Mr. Granger, his butler, a man of medium height about 5’10” with a round face and bespectacled and an air of authority, delivered his mail to him on the silver tray when they came in during the day but usually nothing at night. He remembered telling Mr. Granger not to wait for him when he left his house earlier that evening to go to the 1927 Spring Ball at Grosvenor Square. He knew he would be very late. It was now almost two o’clock in the morning. Mr. Granger must have left the yellow piece of paper on the silver tray knowing he could not miss it when he came home.
Spencer Wentworth had too much to drink at the party and too inebriated to comprehend what he saw. With difficulty, he picked up the yellow piece of paper gingerly, opened it and tried to focus his eye. It was a telegram. He started to read.

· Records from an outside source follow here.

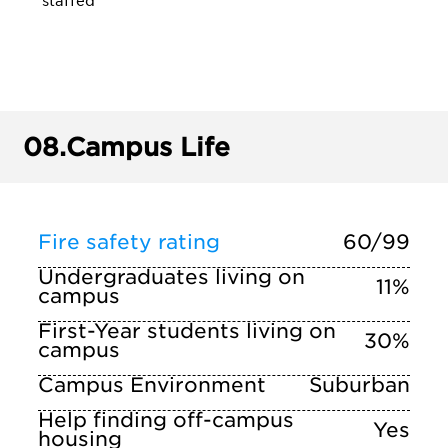
staffed
08.
Campus Life
Fire safety rating
60/99
Undergraduates living on
11%
campus
First-Year students living on
30%
campus
Campus Environment
Suburban
Help finding off-campus
Yes
housing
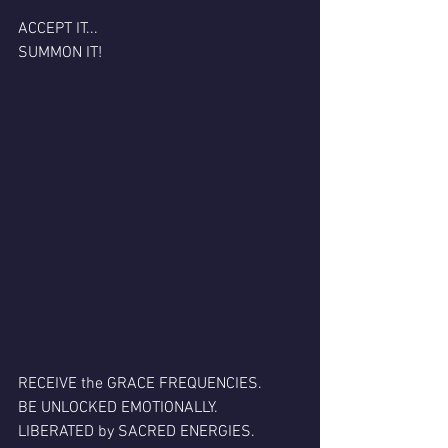
ACCEPT IT...
SUMMON IT!
RECEIVE the GRACE FREQUENCIES.
BE UNLOCKED EMOTIONALLY.
LIBERATED by SACRED ENERGIES.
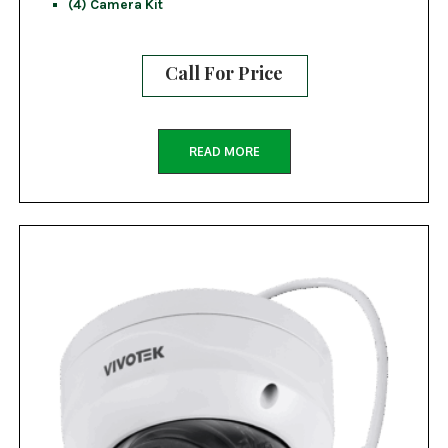
(4) Camera Kit
Call For Price
READ MORE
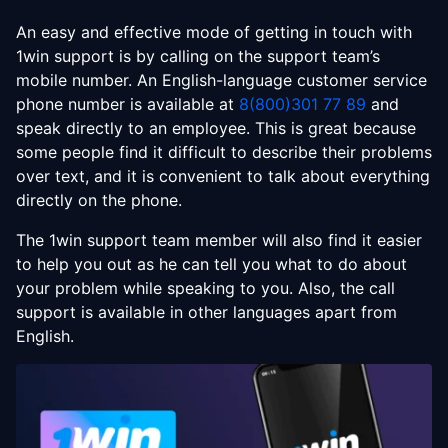
An easy and effective mode of getting in touch with
1win support is by calling on the support team’s
mobile number. An English-language customer service
phone number is available at
8(800)301 77 89
and
speak directly to an employee. This is great because
some people find it difficult to describe their problems
over text, and it is convenient to talk about everything
directly on the phone.
The 1win support team member will also find it easier
to help you out as he can tell you what to do about
your problem while speaking to you. Also, the call
support is available in other languages apart from
English.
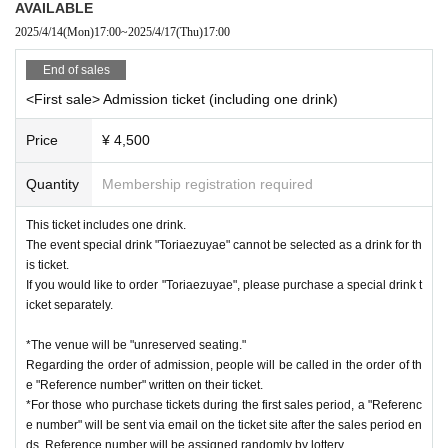
AVAILABLE
2025/4/14
(Mon)
17:00
~
2025/4/17
(Thu)
17:00
・ Please refrain from selling Tickets to auctions. We will Erase it as so
on as it is found.
End of sales
<First sale> Admission ticket (including one drink)
・ Cancel is not allowed after Tickets payment is completed.
Price
¥ 4,500
・If any behavior during the event is offensive to the talent or is contrar
y to public order and morals, staff may issue a warning or end the even
Quantity
Membership registration required
t.
This ticket includes one drink.
The event special drink "Toriaezuyae" cannot be selected as a drink for th
■□Caution at the venue□■
is ticket.
If you would like to order "Toriaezuyae", please purchase a special drink t
- Bringing in any items that are deemed dangerous or that may cause a
icket separately.
nuisance to the venue facilities is prohibited.
A virtual talent belonging to Sony Music's VTuber project "VEE".
*The venue will be "unreserved seating."
The lion statues from the urban legend "Amaniwa Shrine."
・There is no smoking area within the venue. Additionally, there are no
Regarding the order of admission, people will be called in the order of th
Since "Amaniwa Shrine" would disappear if everyone forgot about it, the
smoking areas near the venue, so please do not smoke outside the ven
e "Reference number" written on their ticket.
y started streaming activities to spread the word about the shrine.
*For those who purchase tickets during the first sales period, a "Referenc
ue as this may cause a nuisance to the neighbors.
Since there are so few visitors, he is bored, so he possesses the body
e number" will be sent via email on the ticket site after the sales period en
of a shrine maiden almost every day and enjoys the human world.
ds. Reference number will be assigned randomly by lottery.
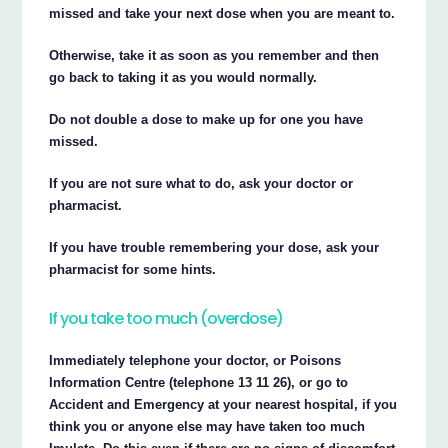
missed and take your next dose when you are meant to.
Otherwise, take it as soon as you remember and then
go back to taking it as you would normally.
Do not double a dose to make up for one you have
missed.
If you are not sure what to do, ask your doctor or
pharmacist.
If you have trouble remembering your dose, ask your
pharmacist for some hints.
If you take too much (overdose)
Immediately telephone your doctor, or Poisons
Information Centre (telephone 13 11 26), or go to
Accident and Emergency at your nearest hospital, if you
think you or anyone else may have taken too much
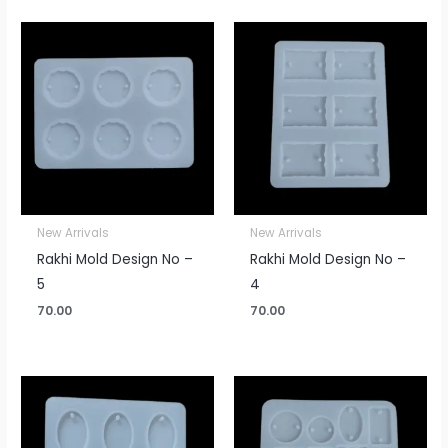
New Arrivals
New Arrivals
Rakhi Mold Design No –
Rakhi Mold Design No –
5
4
70.00
70.00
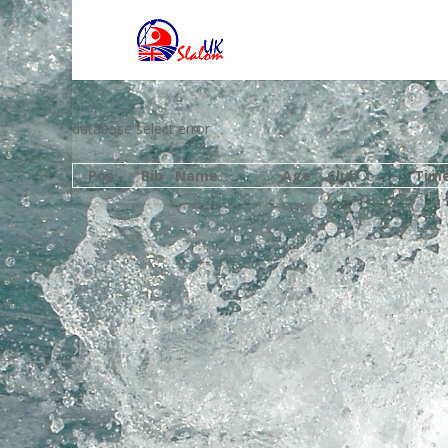
database select error
Pos
Bib
Name
Age
Club
Tim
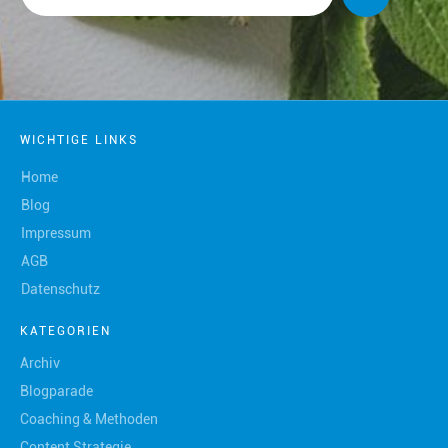
WICHTIGE LINKS
Home
Blog
Impressum
AGB
Datenschutz
KATEGORIEN
Archiv
Blogparade
Coaching & Methoden
Content Strategie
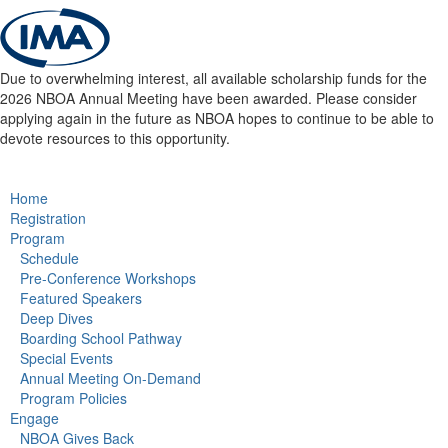
Due to overwhelming interest, all available scholarship funds for the
2026 NBOA Annual Meeting have been awarded. Please consider
applying again in the future as NBOA hopes to continue to be able to
devote resources to this opportunity.
Home
Registration
Program
Schedule
Pre-Conference Workshops
Featured Speakers
Deep Dives
Boarding School Pathway
Special Events
Annual Meeting On-Demand
Program Policies
Engage
NBOA Gives Back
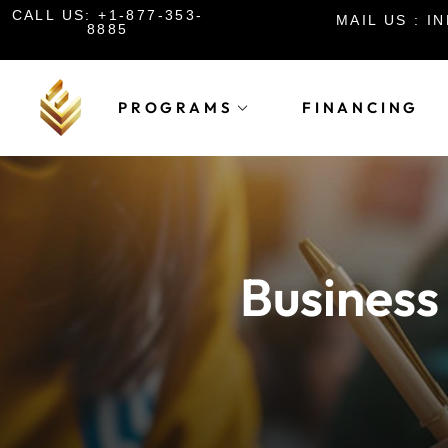
CALL US: +1-877-353-
MAIL US : 
8885
PROGRAMS
FINANCING
Business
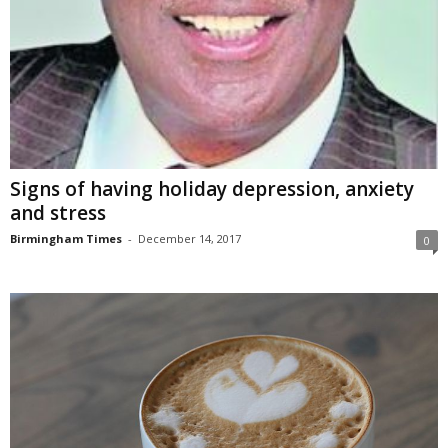
Signs of having holiday depression, anxiety
and stress
Birmingham Times
-
December 14, 2017
0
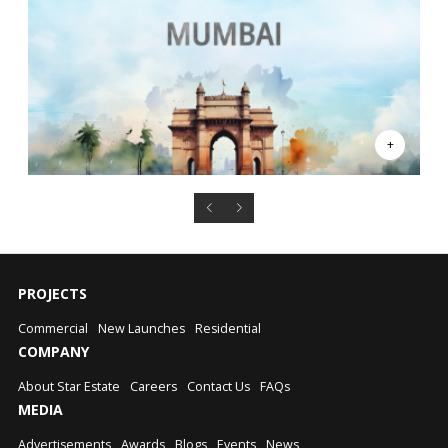
PROJECTS
Commercial
New Launches
Residential
COMPANY
About Star Estate
Careers
Contact Us
FAQs
MEDIA
Advertisements
Awards
Blogs
Events
News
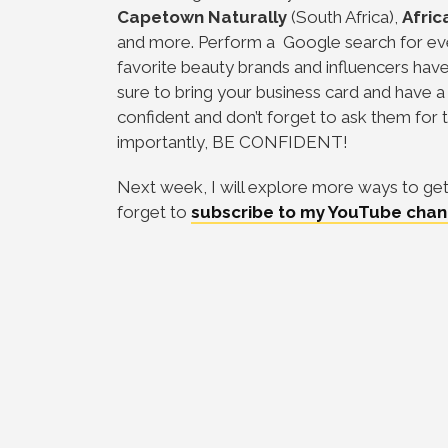
Capetown
Naturally
(South Africa),
Afric
and more. Perform a Google search for eve
favorite beauty brands and influencers ha
sure to bring your business card and have a 
confident and don’t forget to ask them for 
importantly, BE CONFIDENT!
Next week, I will explore more ways to get 
forget to
subscribe to my YouTube chan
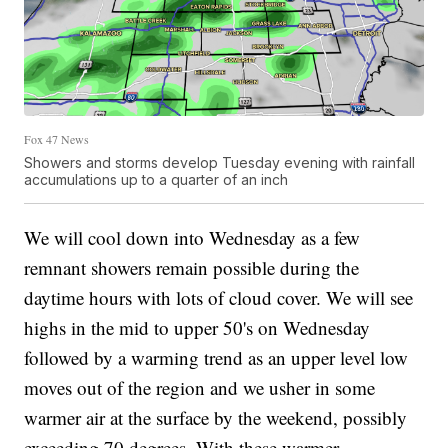
Fox 47 News
Showers and storms develop Tuesday evening with rainfall
accumulations up to a quarter of an inch
We will cool down into Wednesday as a few
remnant showers remain possible during the
daytime hours with lots of cloud cover. We will see
highs in the mid to upper 50's on Wednesday
followed by a warming trend as an upper level low
moves out of the region and we usher in some
warmer air at the surface by the weekend, possibly
exceeding 70 degrees. With these warmer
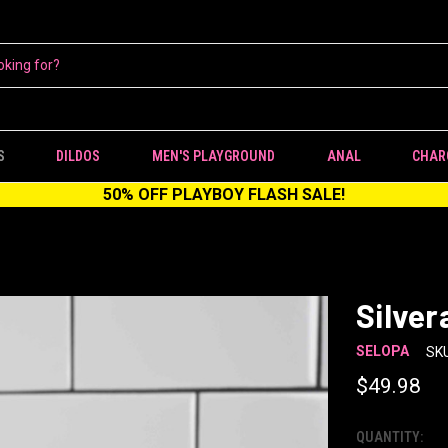
S
DILDOS
MEN'S PLAYGROUND
ANAL
CHAR
50% OFF PLAYBOY FLASH SALE!
Silver
SELOPA
SKU
$49.98
QUANTITY:
CURRENT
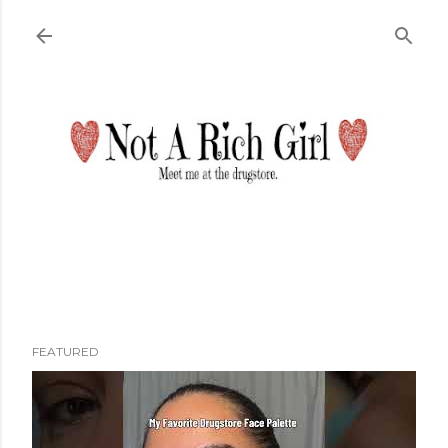
Skip to main content
FEATURED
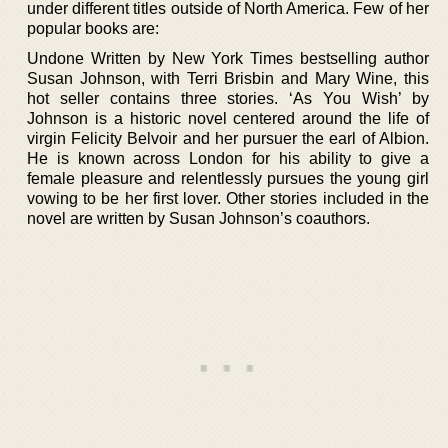
under different titles outside of North America. Few of her
popular books are:
Undone Written by New York Times bestselling author
Susan Johnson, with Terri Brisbin and Mary Wine, this
hot seller contains three stories. ‘As You Wish’ by
Johnson is a historic novel centered around the life of
virgin Felicity Belvoir and her pursuer the earl of Albion.
He is known across London for his ability to give a
female pleasure and relentlessly pursues the young girl
vowing to be her first lover. Other stories included in the
novel are written by Susan Johnson’s coauthors.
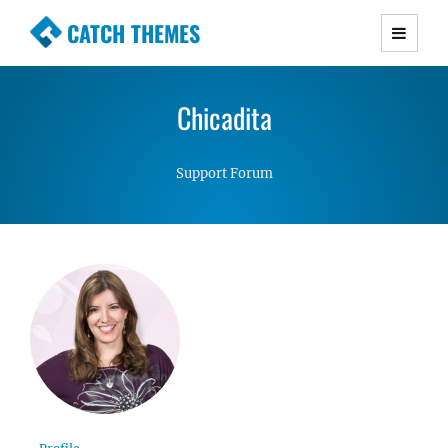
CATCH THEMES
Premium Responsive WordPress Themes with
advanced functionality and awesome support.
Chicadita
Simple, Clean and Lightweight Responsive
WordPress Themes
Support Forum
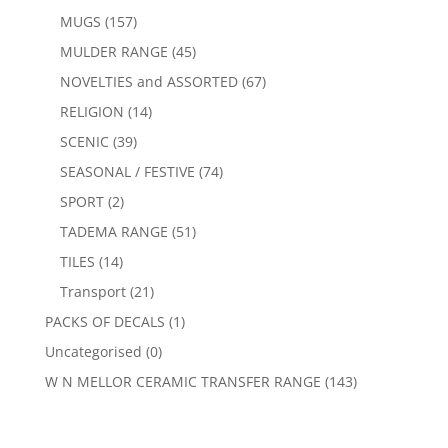
MUGS
(157)
MULDER RANGE
(45)
NOVELTIES and ASSORTED
(67)
RELIGION
(14)
SCENIC
(39)
SEASONAL / FESTIVE
(74)
SPORT
(2)
TADEMA RANGE
(51)
TILES
(14)
Transport
(21)
PACKS OF DECALS
(1)
Uncategorised
(0)
W N MELLOR CERAMIC TRANSFER RANGE
(143)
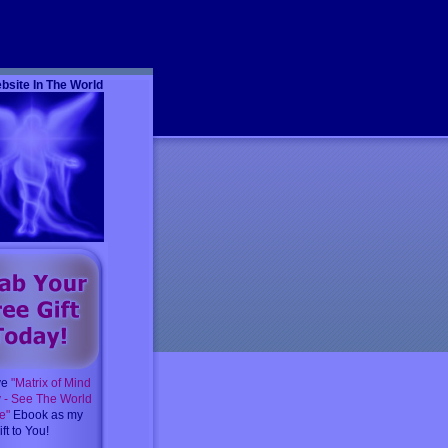
m
bsite In The World
ve
"Matrix of Mind
y - See The World
e"
Ebook as my
ft to You!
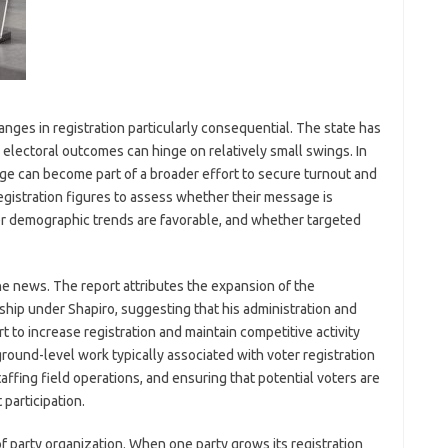
nges in registration particularly consequential. The state has
lectoral outcomes can hinge on relatively small swings. In
dge can become part of a broader effort to secure turnout and
egistration figures to assess whether their message is
r demographic trends are favorable, and whether targeted
the news. The report attributes the expansion of the
ship under Shapiro, suggesting that his administration and
t to increase registration and maintain competitive activity
ground-level work typically associated with voter registration
fing field operations, and ensuring that potential voters are
participation.
f party organization. When one party grows its registration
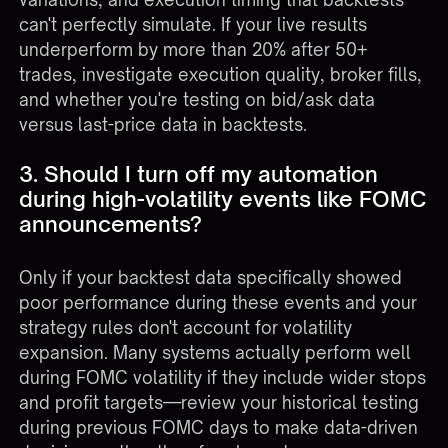
can't perfectly simulate. If your live results
underperform by more than 20% after 50+
trades, investigate execution quality, broker fills,
and whether you're testing on bid/ask data
versus last-price data in backtests.
3. Should I turn off my automation
during high-volatility events like FOMC
announcements?
Only if your backtest data specifically showed
poor performance during these events and your
strategy rules don't account for volatility
expansion. Many systems actually perform well
during FOMC volatility if they include wider stops
and profit targets—review your historical testing
during previous FOMC days to make data-driven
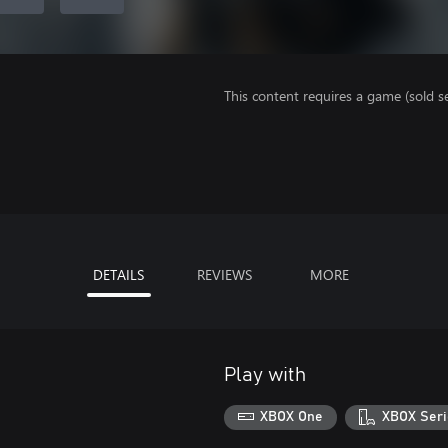
This content requires a game (sold se
DETAILS
REVIEWS
MORE
Play with
XBOX One
XBOX Seri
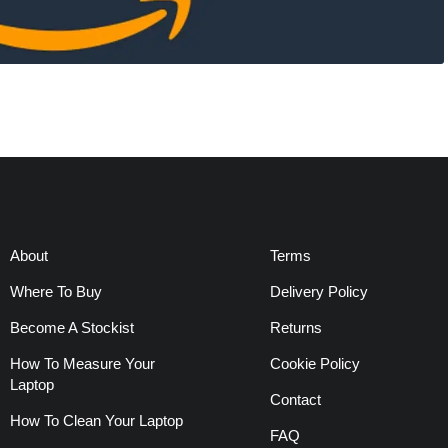
About
Terms
Where To Buy
Delivery Policy
Become A Stockist
Returns
How To Measure Your
Cookie Policy
Laptop
Contact
How To Clean Your Laptop
FAQ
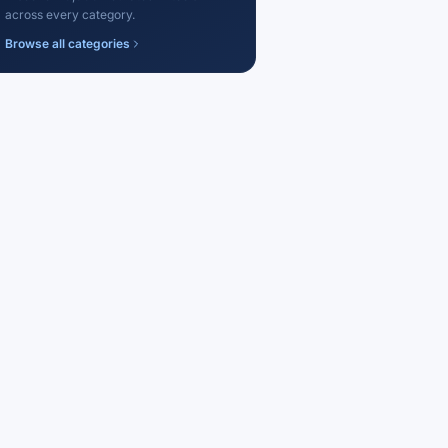
across every category.
Browse all categories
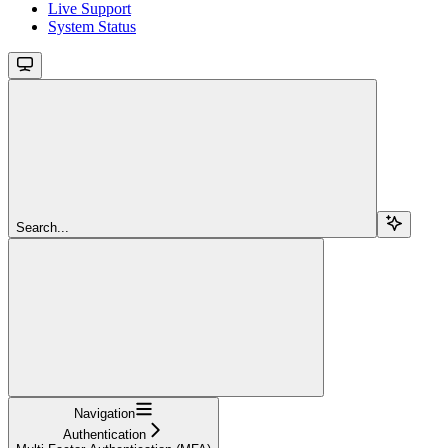
Live Support
System Status
Search...
Navigation
Authentication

The telegram said, “COME HOME STOP URGENT STOP”. Just five words, so powerful in their brevity. He stared at them and frowned, his mind slowly absorbing what he read. It was not what he expected to see coming home late at night. He read it one more time. “COME HOME STOP URGENT STOP”, it said. There was no explanation and no denying it was urgent. It said so. He looked at the signature. He thought it might be from home, from his father, George Wentworth Jr. but it was not. The telegram was signed by their family lawyer, Alistair Prescott. “Why would Prescott send me a telegram? What could be so urgent?” He wondered what it all meant.